Walking across campus, 14-year-old Grace had a moment of recognition as we passed by the short, steel posts that prevent traffic from heading down pedestrian paths. “That’s where we would get our clues.”
It took me a moment, but she filled in details as I flashed back ten years. This subtle trigger took us to when she was in the preschool in the basement of the education building, where they provide a fenced playground and reading circles and sensory tables. I would pick her up from school to walk across campus and to either make our way home on a bike plus trailer or on the city bus. It could be a simple symptom of nostalgia and the fallout of watching children get older, but these are among my fondest memories. And it wasn’t until this moment that I’d realized I’d let them slip into some dark recess.
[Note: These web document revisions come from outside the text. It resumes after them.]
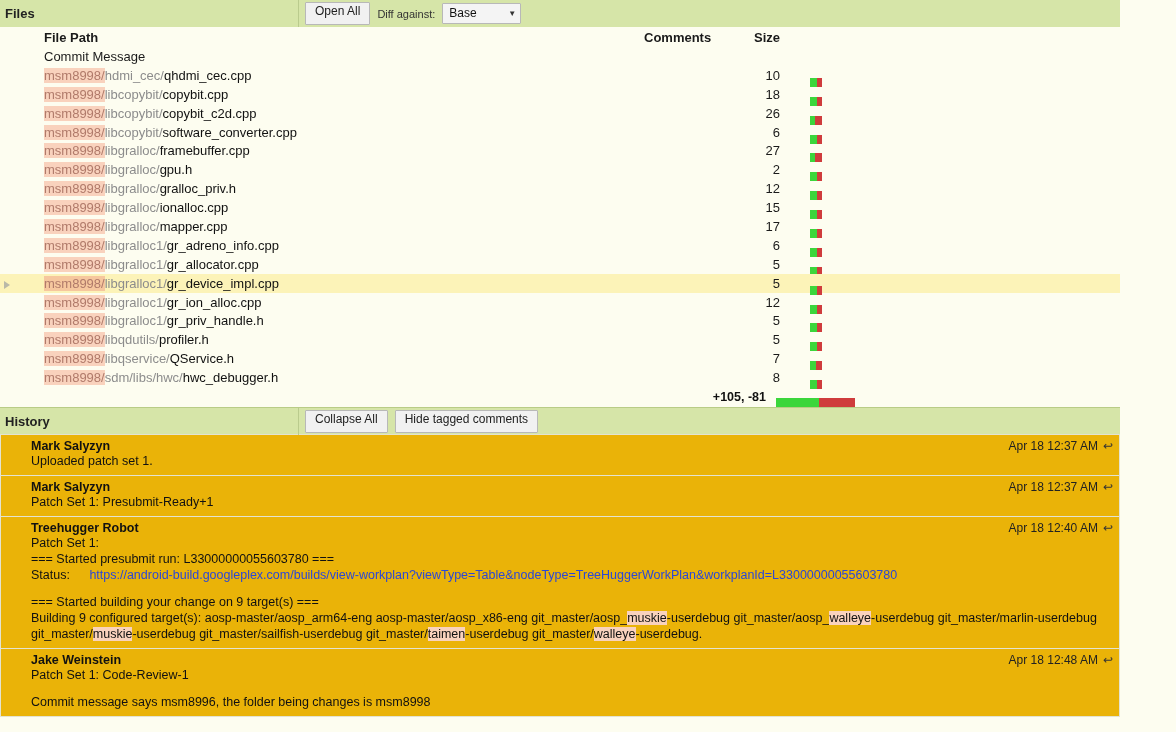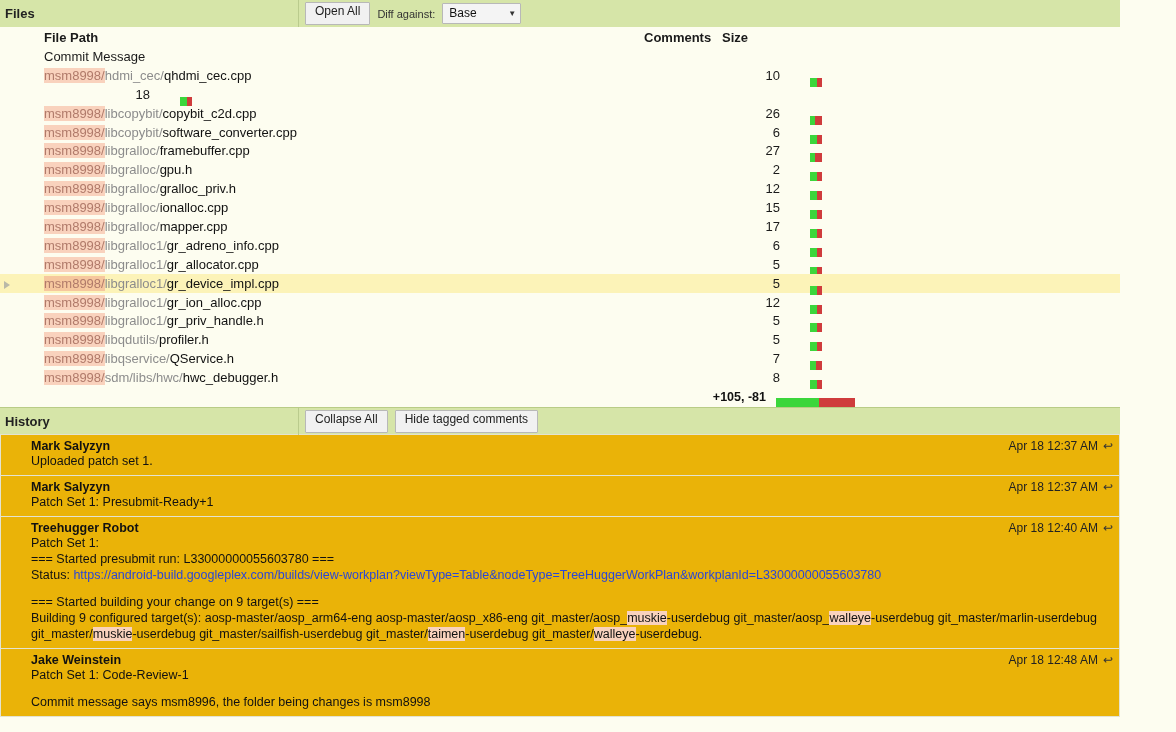--- a/index.html
+++ b/index.html
@@ -140,7 +140,7 @@
       <div class="c-arrow"></div>
       <div class="c-path">File Path</div>
       <div class="c-comments hdr-comments">Comments</div>
-      <div class="c-size hdr-comments" style="text-align:left;padding-left:18px">Size</div>
+      <div class="c-size hdr-comments" style="text-align:right;padding-left:12px">Size</div>
       <div class="c-bar"></div>
     </div>
     <div class="row">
These posts were part of our adventure across our own augmented reality. We pretended to pick up small scripts from these stations that would give us a clue for our next destination. “Go to the door with the alligator,” said one, Grace remembered, a direction to my office where there was an old black and white comic taped to the wall. “Take the bus to the boat-house,” she remembered another one saying, a reference to the stop adjacent to where a boat was parked in someone’s driveway. She recalled another: “Climb the mountain to the yellow house,” a final directive to our own home, often with the added tension of being pursued by imaginary others racing to the same destination.
These all rang true; and I’d forgotten all of them. She gave me the gift of a memory I hadn’t even realized I’d misplaced.
But the most notable memory this triggered for Grace was that, once we got off the bus to make our way up the “mountain,” I would hoist her on my shoulders and carry her the entire way home, half a mile east and a couple hundred feet of elevation upward.
I’m sure this isn’t entirely accurate, but I didn’t correct it. The correction would have been wrong.
I’m happy to let her remember it this way. And, as long as she’s holding onto that image, me as her horse and her with a wide grin on her 4-year-old face framed within a knit stocking cap, I’ll remember it that way too: A preschool rider on my back as we charge up the hill, having slain dragons and evaded disaster, charging up the mountain to the safe yellow house where we could slurp hot chocolate with marshmallows. Because that sounds really good, like something we’d do. And, I’m sure that it isn’t that far from that real, authentic truth of our childhoods (and parenthoods) that we’re all trying to hold onto for as long as we possibly can.